Бабушка приготовила большую утятницу жаркого из телятины, и они вместе с дедушкой, сославшись на усталость, поехали к себе домой отдохнуть. Правда, за час до полуночи опять вернулись, прихватив с собой по дороге вкусный торт.
Наташа, намаявшись ночью и утром, проспала почти до заката. Потом опять приняла душ, пообедала и по Гришиной просьбе достала семейные фотоальбомы. Они сидели рядышком, и мама рассказывала сыну обо всех, кто был запечатлён на этих снимках. Ей хотелось плотнее к нему прижаться и чтобы это длилось вечно.
Но тут появилась няня Лариса и предложила Григорию постричься.

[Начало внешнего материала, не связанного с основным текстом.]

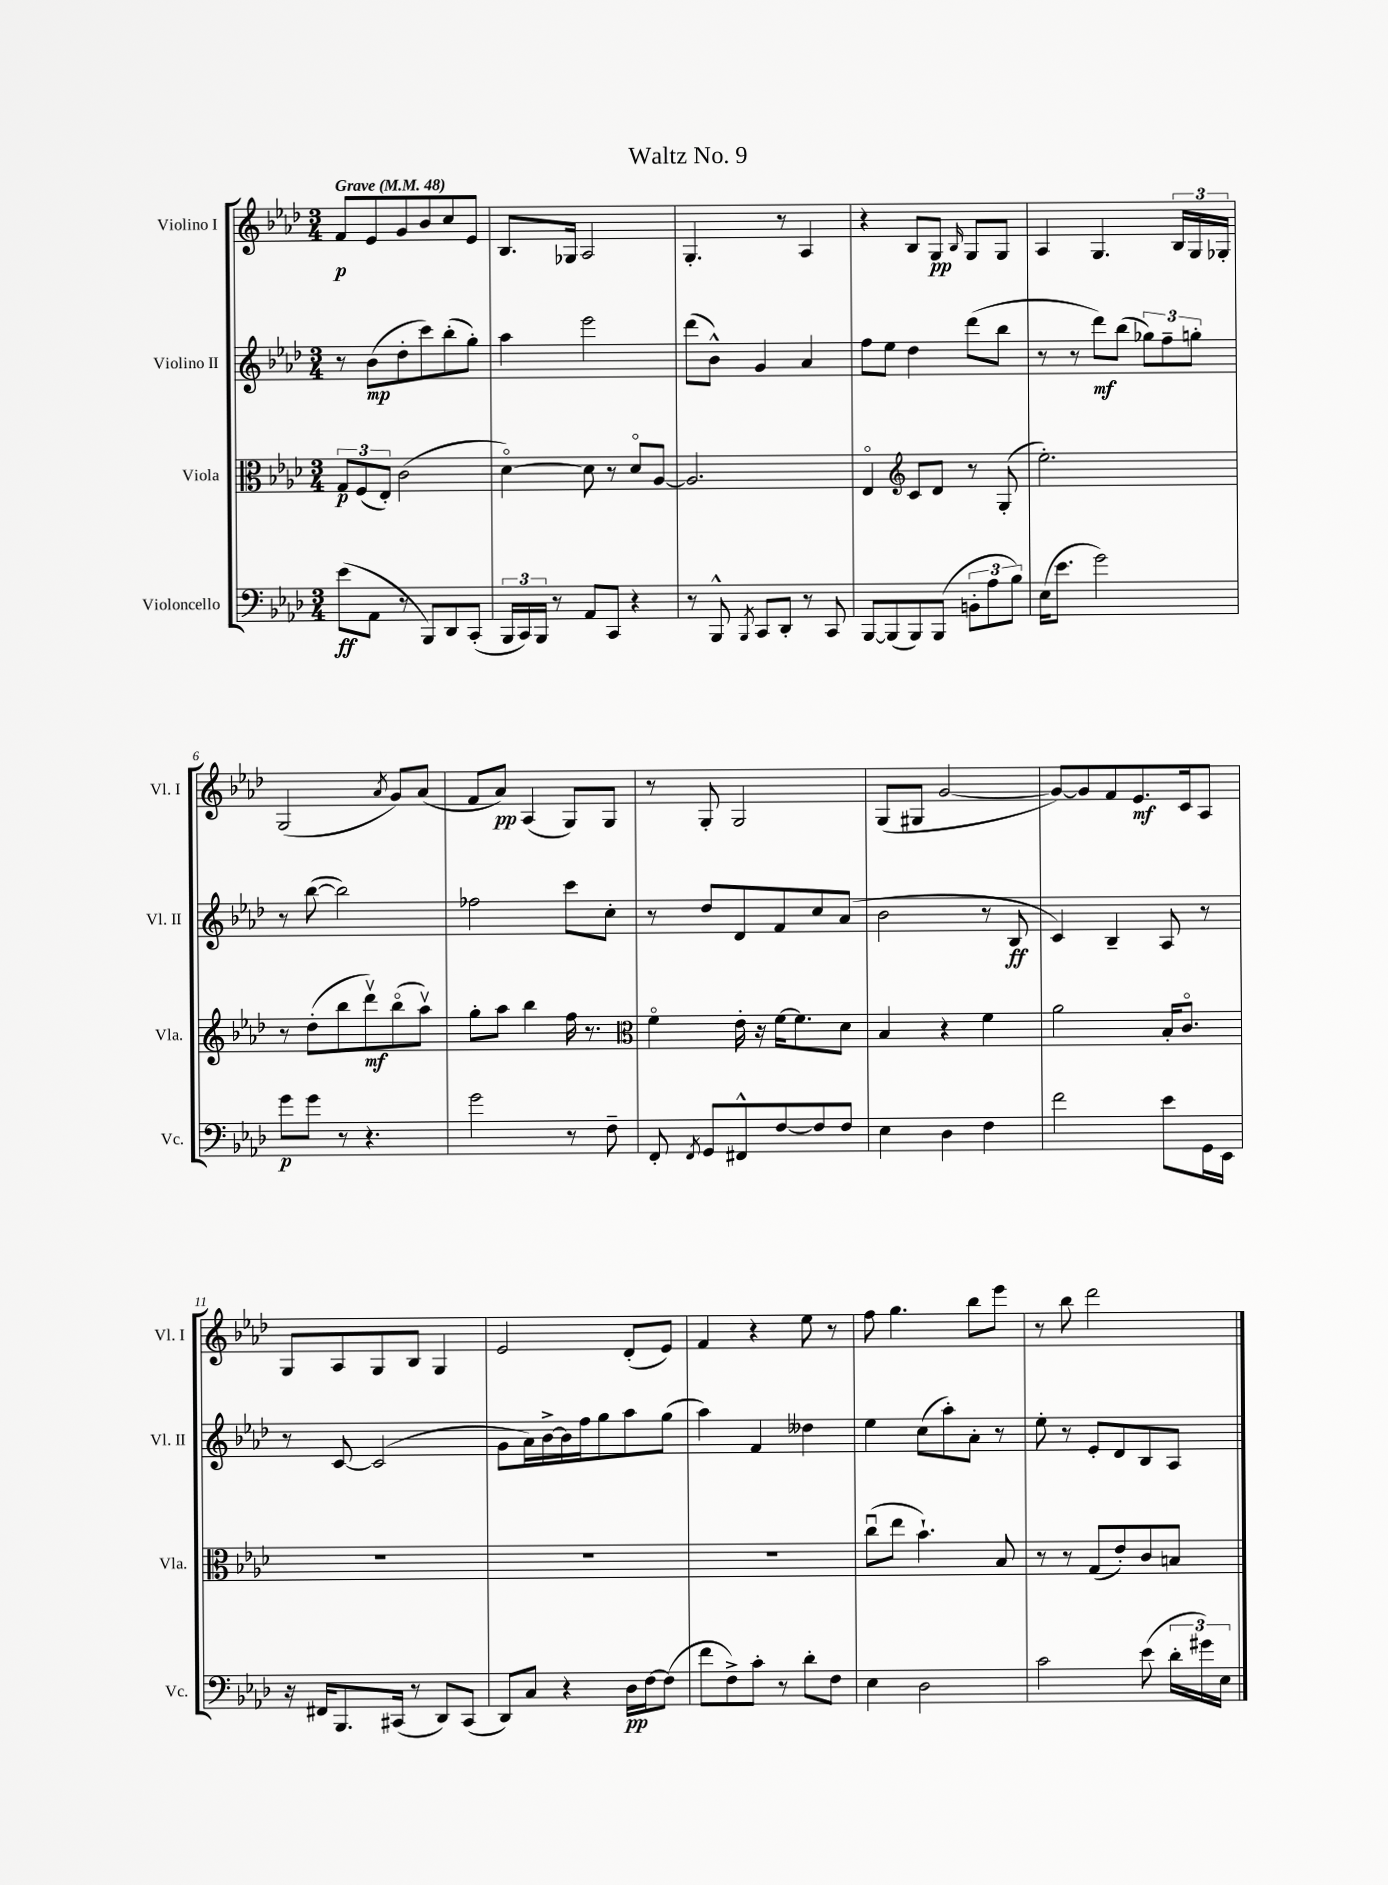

**kern	**kern	**kern	**kern
*staff4	*staff3	*staff2	*staff1
*clefF4	*clefC3	*clefG2	*clefG2
*k[b-e-a-d-]	*k[b-e-a-d-]	*k[b-e-a-d-]	*k[b-e-a-d-]
*M3/4	*M3/4	*M3/4	*M3/4
*MM48	*MM48	*MM48	*MM48
(8e-\L	12G/L	8r	8f/L
.	(12F/	.	.
8AA-\J	.	(8b-\L	8e-/
.	12E-'/J)	.	.
8r	(2c\	8dd-'\	8g/
8BBB-/L)	.	8ccc\)	8b-/
8DD-/	.	(8bb-'\	8cc/
(8CC'/J	.	8gg'\J)	8e-/J
=	=	=	=
24BBB-/LL	[4d-o\)	4aa-\	8.B-/L
24CC/)	.	.	.
24BBB-/JJ	.	.	.
8r	.	.	.
.	.	.	16G-/Jk
8AA-/L	8d-\]	2eee-\	2A-/
8CC/J	8r	.	.
4r	8d-o/L	.	.
.	[8A-/J	.	.
=	=	=	=
8r	2.A-/]	(8ddd-\L	4.G'/
8BBB-^^/	.	8b-^^\J)	.
8qBBB-/	.	.	.
8CC/L	.	4g/	.
8DD-'/J	.	.	8r
8r	.	4a-/	4A-/
8CC/	.	.	.
=	=	=	=
[8BBB-/L	4E-o/	8ff\L	4r
(8BBB-/]	.	8ee-\J	.
*	*clefG2	*	*
8BBB-/)	8c/L	4dd-\	8B-/L
(8BBB-/J	8d-/J	.	8G/J
.	.	.	16qqB-/
12BB'\L	8r	(8ddd-\L	8G/L
12A-\	.	.	.
.	(8G'/	8bb-\J	8G/J
12B-\J)	.	.	.
=	=	=	=
(16E-\LK	2.ee-'\)	8r	4A-/
8.e-\J	.	.	.
.	.	8r	.
2g\)	.	8ddd-\L)	4.G/
.	.	(8bb-\J	.
.	.	12gg-\L)	.
.	.	12ff~\	.
.	.	.	24B-/LL
.	.	12gg'\J	24G/
.	.	.	24G-'/JJ
=	=	=	=
8g\L	8r	8r	(2G/
8g\J	(8dd-'\L	([8bb-\	.
8r	8bb-\	2bb-\])	.
4.r	8ddd-v\)	.	.
.	.	.	8qa-/
.	(8bb-o\	.	8g/L)
.	8aa-v\J)	.	(8a-/J
=	=	=	=
2g\	8gg'\L	2ff-\	8f/L
.	8aa-\J	.	8a-/J)
.	4bb-\	.	(4A-/
8r	16ff\	8ccc\L	8G/L)
.	8.r	.	.
8F~\	.	8cc'\J	8G/J
=	=	=	=
*	*clefC3	*	*
8FF'/	4fo\	8r	8r
8qFF/	.	.	.
8GG/L	.	8dd-/L	8G'/
8FF#^^/	16e-'\	8d-/	2G/
.	16r	.	.
[8F/	[16f\LK	8f/	.
.	8.f\]	.	.
8F/]	.	8cc/	.
8F/J	8d-\J	(8a-/J	.
=	=	=	=
4E-\	4B-/	2b-\	(8G/L
.	.	.	8G#/J
4D-\	4r	.	[2g/
4F\	4f\	8r	.
.	.	8B-/	.
=	=	=	=
2f\	2a-\	4c/)	8g/_L)
.	.	.	8g/]
.	.	4B-~/	8f/
.	.	.	8.e-/
8e-\L	16B-'/LK	8A-/	.
.	8.co/J	.	16c/k
16GG\L	.	8r	8A-/J
16EE-\JJ	.	.	.
=	=	=	=
16r	2.r	8r	8G/L
16FF#/LK	.	.	.
8.BBB-/	.	[8c/	8A-/
.	.	(2c/]	8G/
(16CC#/Jk	.	.	.
8r	.	.	8B-/J
8DD-/L)	.	.	4G/
(8CC#/J	.	.	.
=	=	=	=
8DD-/L)	2.r	8g\L	2e-/
8C/J	.	16a-\L)	.
.	.	[16b-^\	.
4r	.	16b-\]	.
.	.	16ff\J	.
.	.	8gg\	.
16D-\LL	.	8aa-\	(8d-'/L
[16F\J	.	.	.
(8F\]J	.	(8gg\J	8e-/J)
=	=	=	=
8f\L	2.r	4aa-\)	4f/
8F^\)	.	.	.
8c'\J	.	4f/	4r
8r	.	.	.
8d-'\L	.	4dd--\	8ee-\
8F\J	.	.	8r
=	=	=	=
4E-\	(8ccu\L	4ee-\	8ff\
.	8ee-\J	.	4.gg\
2D-\	4.b-`\)	(8cc\L	.
.	.	8aa-'\)	.
.	.	8a-'\J	8bb-\L
.	8B-/	8r	8eee-\J
=	=	=	=
2c\	8r	8ee-'\	8r
.	8r	8r	8bb-\
.	(8G/L	8e-'/L	2ddd-\
.	8e-'/)	8d-/	.
(8e-\	8c/	8B-/	.
24d-'\LL	8B/J	8A-/J	.
24g#\)	.	.	.
24E-\JJ	.	.	.
==	==	==	==
*-	*-	*-	*-
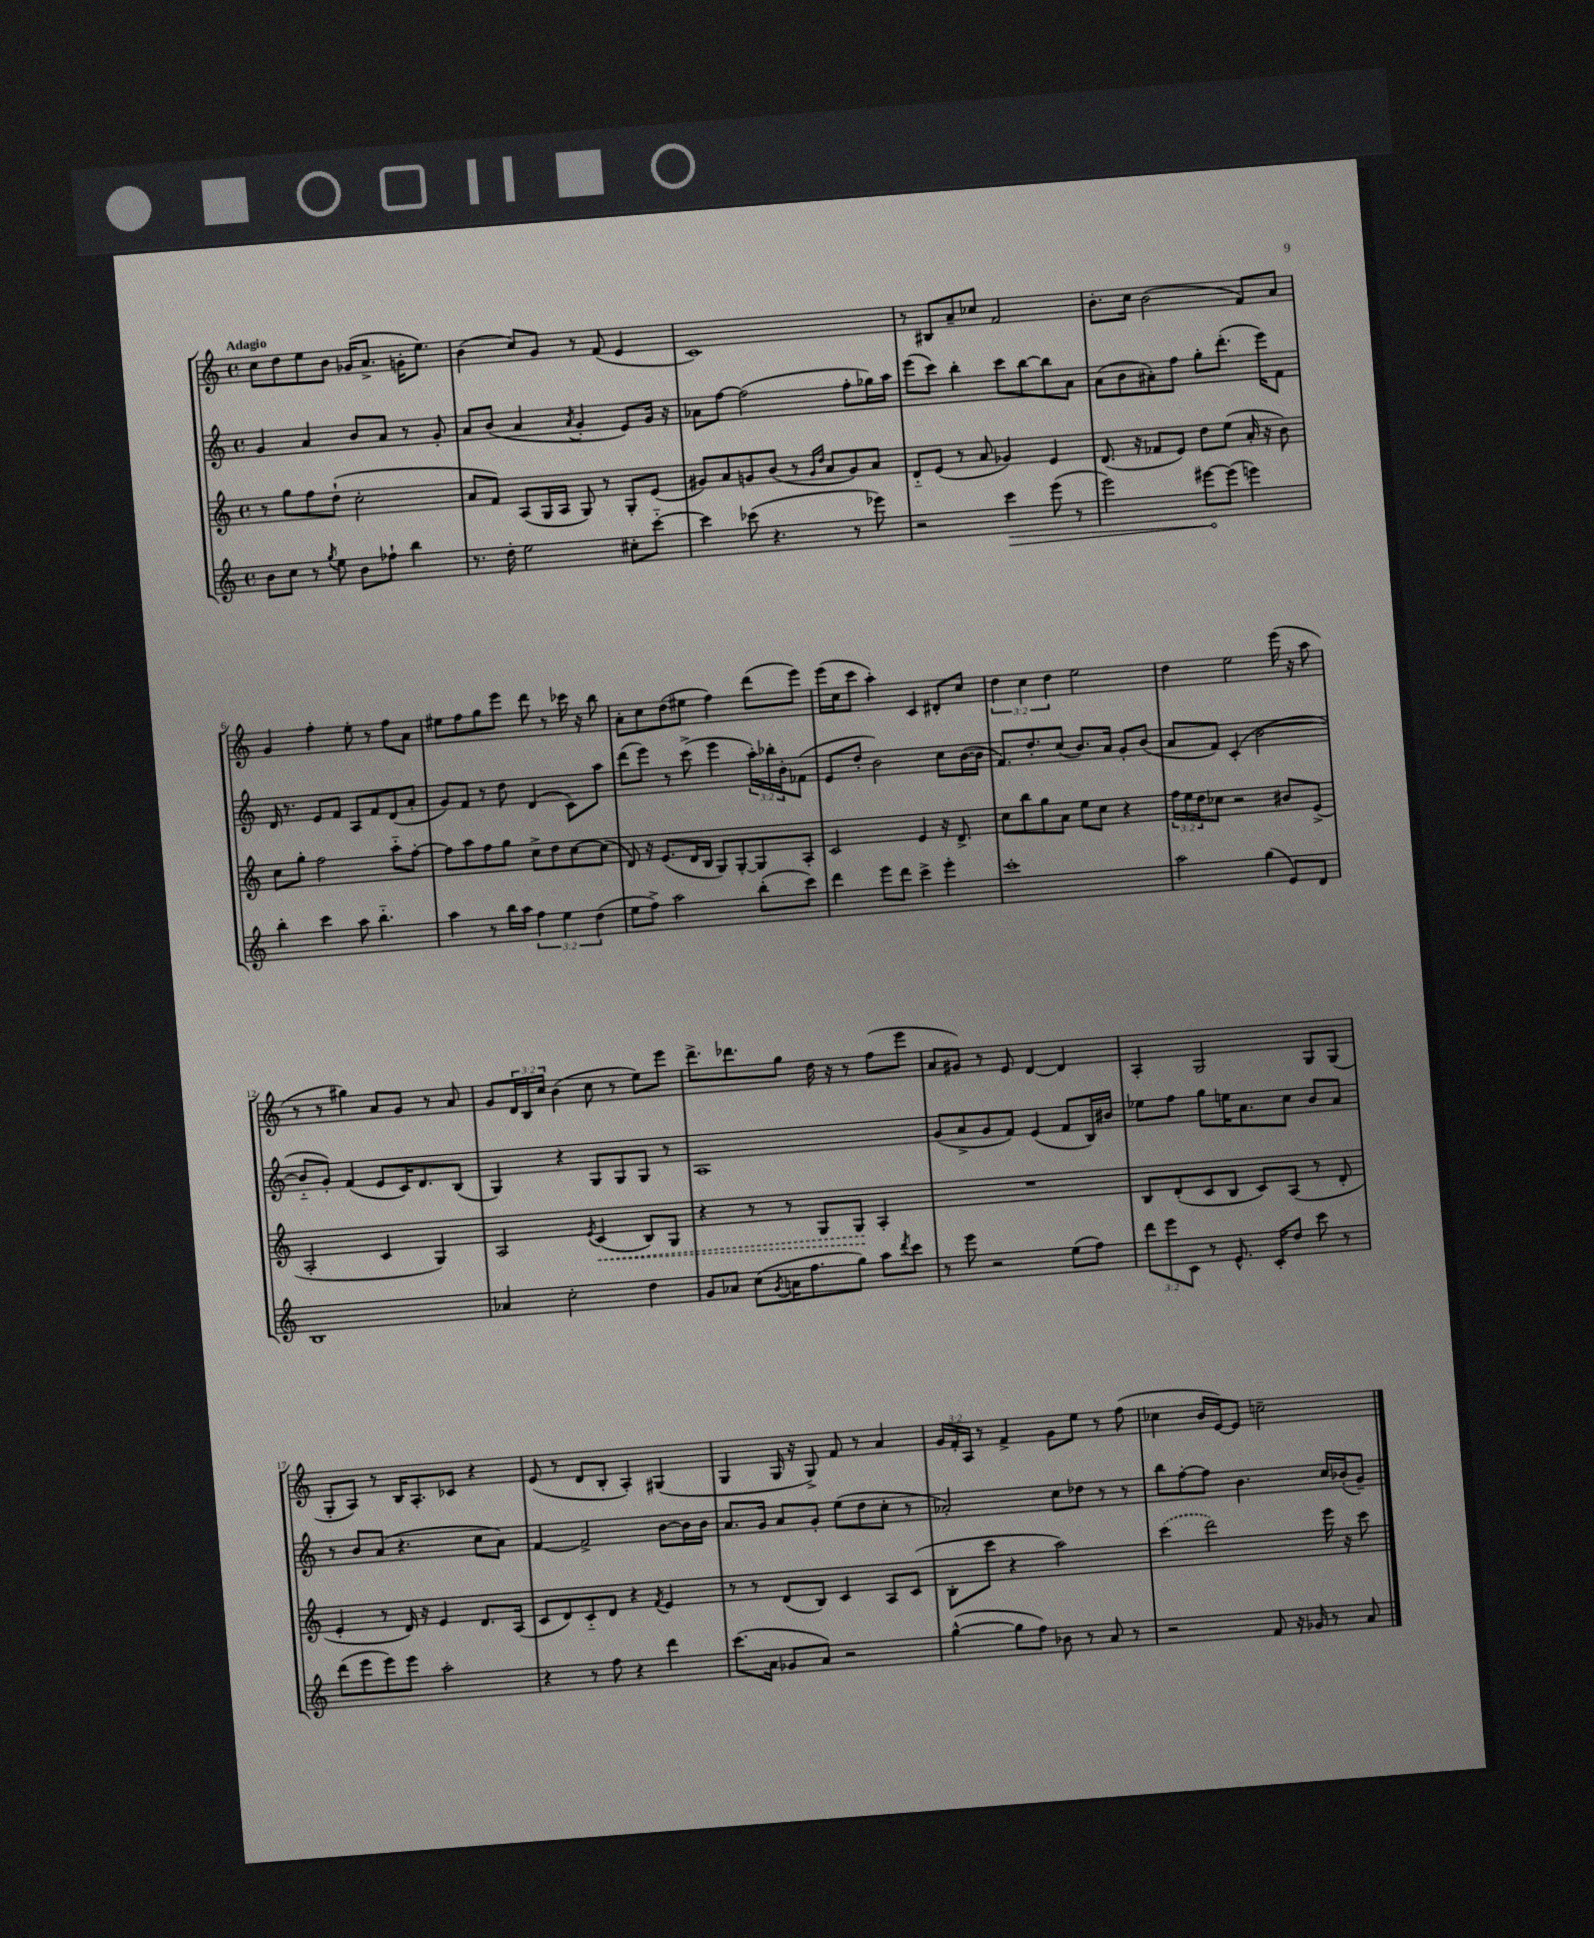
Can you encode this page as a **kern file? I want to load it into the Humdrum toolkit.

**kern	**kern	**kern	**kern
*staff4	*staff3	*staff2	*staff1
*clefG2	*clefG2	*clefG2	*clefG2
*k[]	*k[]	*k[]	*k[]
*M4/4	*M4/4	*M4/4	*M4/4
*met(c)	*met(c)	*met(c)	*met(c)
8b	8r	4g	8cc
8cc	8gg	.	8dd
8r	8ff	4a	8ee
8qgg	.	.	.
8ee	(8dd`	.	8b
8b	2cc'	8b	(16g-
.	.	.	8.a^
8ff-`	.	8a	.
4bb	.	8r	16g'
.	.	.	8.ee)
.	.	8g'	.
=	=	=	=
8.r	8a	8a	(4b
.	8f)	(8b	.
16dd'	.	.	.
2ee	(8A	4a	8cc)
.	16G	.	8g
.	16A	.	.
.	.	8qa	.
.	8G)	4g'	8r
.	8r	.	(8f
8cc#'	8G'	8e)	4e
[8ccc'~	(8e	16g	.
.	.	16r	.
=	=	=	=
4ccc]	8g#)	8a-	1c)
.	8a	[8ff	.
(8ccc-	8g	(2ff]	.
4.r	(8b	.	.
.	8r	.	.
.	16qqg	.	.
.	16qqdd	.	.
.	8a	.	.
8r	8g)	8ff'	.
8eee-)	8a	16gg-)	.
.	.	16aa	.
=	=	=	=
2r	8d'~	(8eee	8r
.	(8e	8ccc)	8B#
.	8r	4bb'	8a~
.	8a	.	8cc-
4ccc	4g-)	8ccc	2f
.	.	[8bb	.
(8eee	4e	8bb]	.
8r	.	8a	.
=	=	=	=
2eee)	(8.d	(8a	8.b'
.	.	8b	.
.	16r	.	16cc
.	8f-	8a#')	(2b
.	8e)	8ff	.
[8eee#	8dd	8gg'	.
(8eee#]	(8ee	(8.ddd'	.
4eee)	16a'	.	8f)
.	16r	16eee)	.
.	8b)	8f	8a
=	=	=	=
4bb'	8cc	16d	4g
.	.	8.r	.
.	8gg'	.	.
4ccc	2ff	8e	4ff'
.	.	8f	.
8aa	.	8A	8ee'
4.bb'~	.	8f	8r
.	8aa'~	(8d	8ff
.	[8ff'	8a'	8a
=	=	=	=
4aa	8ff]	8g)	8ee#
.	8aa	8f	8ff
8r	8ff	8r	8gg
16bb	8gg	8dd	8eee
16aa	.	.	.
6ff	8cc^	(4d	8ddd
.	8dd	.	8r
6ee	.	.	.
.	[8cc	8c)	16ccc-
.	.	.	16r
(6dd	.	.	.
.	(8cc]	8aa	8bb
=	=	=	=
8ee	8d)	(8ddd	8a'
8ff^)	16r	8eee)	8cc
.	(8.e	.	.
2aa	.	8r	(8dd
.	16d	(8ccc^	8ee#
.	16B	.	.
.	8G)	4eee	4ff)
.	[8G'	.	.
(8bb'	8G]	24aa')	(8ddd
.	.	24bb-'	.
.	.	24b'	.
8ccc)	8A'	(8f-	8eee)
=	=	=	=
4ddd	2c	8e	(16eee
.	.	.	16cc
.	.	8dd'	8ccc
8eee	.	2b)	4aa')
8ddd	.	.	.
4ccc^	4e	.	4c
4eee'	16r	8cc	8d#'
.	8.d^	.	.
.	.	([16b	8cc
.	.	16b]	.
=	=	=	=
1ccc'	8cc	8.f)	6dd
.	8bb	.	.
.	.	.	6cc
.	.	8.dd'	.
.	8gg	.	.
.	.	.	6dd
.	8a	(8cc	.
.	8ee	8.b)	2ee
.	8cc	.	.
.	.	16a	.
.	4r	8g'	.
.	.	(8b	.
=	=	=	=
2aa	24ff	8a	4dd
.	24ee	.	.
.	24dd	.	.
.	8cc-	8f)	.
.	2r	(4c'	2ee
(4gg	.	[2b	.
8e)	8b#	.	(16eee
.	.	.	16r
8d	(8e^	.	8aa
=	=	=	=
1B	2A'	8b'~]	8r
.	.	8g')	8r
.	.	(4f	4gg#)
.	4c	8e	8a
.	.	16c)	8g
.	.	8.d	.
.	4G)	.	8r
.	.	(8B	8a
=	=	=	=
4a-	2A	4G)	8g
.	.	.	24d
.	.	.	24B
.	.	.	24cc
2cc'	.	4r	(4b
.	8qe	.	.
.	(4c	8G	8cc
.	.	8G	8r
4dd	8B)	8G	8ee)
.	8G	8r	8eee
=	=	=	=
8g	4r	1A	8.ddd^
8a-	.	.	.
.	.	.	8.ddd-
(8cc	8r	.	.
8qg	.	.	.
16a	8r	.	8gg
8.ff	.	.	.
.	8G	.	16dd
.	.	.	16r
8gg)	8G	.	8r
8aa	4A'	.	(8ff
8qddd	.	.	.
8ccc	.	.	8eee
=	=	=	=
8r	1r	(8g	8a
8eee	.	8a^	8g#)
2r	.	8g	8r
.	.	8f)	8e
.	.	(4e	[4d
(8ee	.	8f	4d]
8ff)	.	16B)	.
.	.	16b#	.
=	=	=	=
12ddd	8B	8ee-	4A'
12eee	.	.	.
.	(8d'	8ff	.
12c	.	.	.
8r	8c	8gg	2G
8.e^^	8B	16ee	.
.	.	8.a	.
.	8c)	.	.
16c'	.	.	.
8dd	(8A	8cc	.
8ccc	8r	8b	8G
8r	8d'	8a	(8G
=	=	=	=
(8ddd	4e'	8r	8G'
8eee	.	8b	8A)
8eee)	8r	(8a	8r
8eee	16d)	4.r	16B
.	16r	.	8.A'
2aa'	4e	.	.
.	.	.	8c-
.	8.d	8cc	4r
.	.	8a)	.
.	(16A	.	.
=	=	=	=
4r	8c	[4f	(8e
.	8d)	.	8r
8r	8c'~	2f^]	8d
8ff	8d	.	8B'
4r	4r	.	4A')
.	8qf	.	.
4ddd	4e	[8b	(4G#
.	.	16b]	.
.	.	16b	.
=	=	=	=
(8.ccc	8r	8.a	4G
.	8r	.	.
16a	.	16g	.
8g-	(8d	8a	16G
.	.	.	16r
8a)	8B)	8g'	8G^)
2r	4c	(8ee	8f
.	.	8dd	8r
.	8A	8cc'	4a
.	(8c	8r	.
=	=	=	=
([4gg^^	8B'	2a-')	24g
.	.	.	24f'
.	.	.	24A
.	8ccc	.	8r
8gg]	4r	.	4f^
8ff)	.	.	.
8b-	2aa)	8cc	8g
8r	.	8dd-	8ee
8a	.	8r	8r
8r	.	8r	(8ff
=	=	=	=
2r	(4ccc	8bb	4cc-
.	.	[8ff'	.
.	2ddd)	8ff]	16b
.	.	.	[16e)
.	.	4.b	8e]
8f	.	.	2cc~
16r	.	.	.
16g-	.	.	.
8r	16eee	16cc	.
.	16r	(16b-'	.
8a	8ccc	8g~)	.
==	==	==	==
*-	*-	*-	*-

– Смотри, как зарос весь, – она потрепала его за длинные волосы. – Пойдём, сделаю тебя красавчиком.
Через двадцать минут из ванной вышел элегантный седовласый мужчина с аккуратной бородкой и шикарным «ёжиком» на голове. Лёгкий парфюм дополнял радость этого момента.
После этого Григорий с Ларисой съездили в школу за Степаном. Мальчик догадался, что тот, кто его провожал в школу и кто его встретил, – один и тот же человек. Смышлёный парень сразу понял и всё остальное. Дома, переодевшись, он сходил к себе в комнату и что-то там взял.